Prove that in any group of 6 people there are always at least 3 people who either all know one-another or all are strangers to one-another.
Hint: Use the pigeonhole principle.
I don't see how this applies to the pigeonhole principle because I keep imagining a group of 4 strangers, and then 2 friends. This would be 6 total but against what the proof is asking. Maybe I don't understand the proof in question...
On
This can be seen as the Ramsey number $R(3,3)$ , and we know that $R(3,3)=6$. The Ramsey number $R(s,t)$ can be seen as the least number R so that a $K_r$ graph painted of 2 colors ; say colors A and B, contains either a $K_s$ of color A, or a $K_t$ subgraph of color B .

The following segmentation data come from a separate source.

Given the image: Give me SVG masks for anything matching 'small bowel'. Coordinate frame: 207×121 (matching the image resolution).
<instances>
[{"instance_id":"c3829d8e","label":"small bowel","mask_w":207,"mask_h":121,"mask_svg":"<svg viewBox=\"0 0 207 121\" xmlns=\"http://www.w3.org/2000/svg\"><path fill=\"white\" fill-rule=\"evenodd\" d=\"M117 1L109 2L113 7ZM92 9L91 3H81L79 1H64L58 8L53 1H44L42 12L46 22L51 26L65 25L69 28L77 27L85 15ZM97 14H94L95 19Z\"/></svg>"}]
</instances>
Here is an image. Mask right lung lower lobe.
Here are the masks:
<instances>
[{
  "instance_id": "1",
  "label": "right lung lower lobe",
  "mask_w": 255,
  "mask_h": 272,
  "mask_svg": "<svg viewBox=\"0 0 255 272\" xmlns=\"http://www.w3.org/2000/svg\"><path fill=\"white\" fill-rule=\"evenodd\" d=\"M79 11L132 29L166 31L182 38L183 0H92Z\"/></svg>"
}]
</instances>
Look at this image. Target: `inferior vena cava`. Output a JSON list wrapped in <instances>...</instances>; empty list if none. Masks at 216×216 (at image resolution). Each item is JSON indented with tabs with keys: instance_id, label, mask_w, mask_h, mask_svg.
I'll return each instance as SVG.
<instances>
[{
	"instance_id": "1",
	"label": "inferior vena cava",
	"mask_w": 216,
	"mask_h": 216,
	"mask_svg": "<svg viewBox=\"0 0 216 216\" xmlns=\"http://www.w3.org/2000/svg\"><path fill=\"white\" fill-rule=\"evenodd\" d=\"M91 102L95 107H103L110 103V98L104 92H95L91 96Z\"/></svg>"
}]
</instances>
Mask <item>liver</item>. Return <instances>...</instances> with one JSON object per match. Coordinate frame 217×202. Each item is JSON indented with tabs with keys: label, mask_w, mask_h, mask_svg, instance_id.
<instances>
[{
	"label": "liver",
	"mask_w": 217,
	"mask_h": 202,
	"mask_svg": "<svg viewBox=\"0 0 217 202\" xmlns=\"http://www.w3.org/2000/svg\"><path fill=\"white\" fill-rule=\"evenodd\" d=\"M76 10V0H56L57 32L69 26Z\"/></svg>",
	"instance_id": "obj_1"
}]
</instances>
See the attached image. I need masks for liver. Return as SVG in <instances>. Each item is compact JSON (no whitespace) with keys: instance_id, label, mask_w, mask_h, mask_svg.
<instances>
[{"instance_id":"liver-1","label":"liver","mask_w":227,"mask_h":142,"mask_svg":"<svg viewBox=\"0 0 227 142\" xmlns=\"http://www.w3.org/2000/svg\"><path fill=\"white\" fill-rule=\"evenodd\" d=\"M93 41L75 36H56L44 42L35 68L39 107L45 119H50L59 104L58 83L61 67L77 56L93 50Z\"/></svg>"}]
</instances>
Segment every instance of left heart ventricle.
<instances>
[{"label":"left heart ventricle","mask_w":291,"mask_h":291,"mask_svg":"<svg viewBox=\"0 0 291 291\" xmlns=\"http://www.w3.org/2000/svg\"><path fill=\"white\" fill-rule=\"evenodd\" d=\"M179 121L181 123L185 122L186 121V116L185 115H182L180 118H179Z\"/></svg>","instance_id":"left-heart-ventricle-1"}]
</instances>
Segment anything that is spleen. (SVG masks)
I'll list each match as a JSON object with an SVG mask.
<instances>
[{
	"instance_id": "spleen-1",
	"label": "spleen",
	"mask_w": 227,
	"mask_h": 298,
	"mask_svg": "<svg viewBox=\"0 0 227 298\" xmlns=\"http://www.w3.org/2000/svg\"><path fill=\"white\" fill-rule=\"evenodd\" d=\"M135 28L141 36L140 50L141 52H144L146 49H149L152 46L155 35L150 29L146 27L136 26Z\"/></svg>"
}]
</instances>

To illustrate the situation, draw a $K_6$ graph, i.e., a complete graph on $6$ vertices (a graph on 6 vertices where any two vertices are joined by an edge), and join any two vertices with, say, a red edge if two people know each other, and join them with/by a blue vertex otherwise. Fix a given vertex x. Then there are , by the pigeonhole principle, at least $3$ blue ( can also be red) incident with x....Can you continue from here?
See Theorem on friends and strangers. The proof section gives precisely what you want and explains how the pigeonhole principle is used here.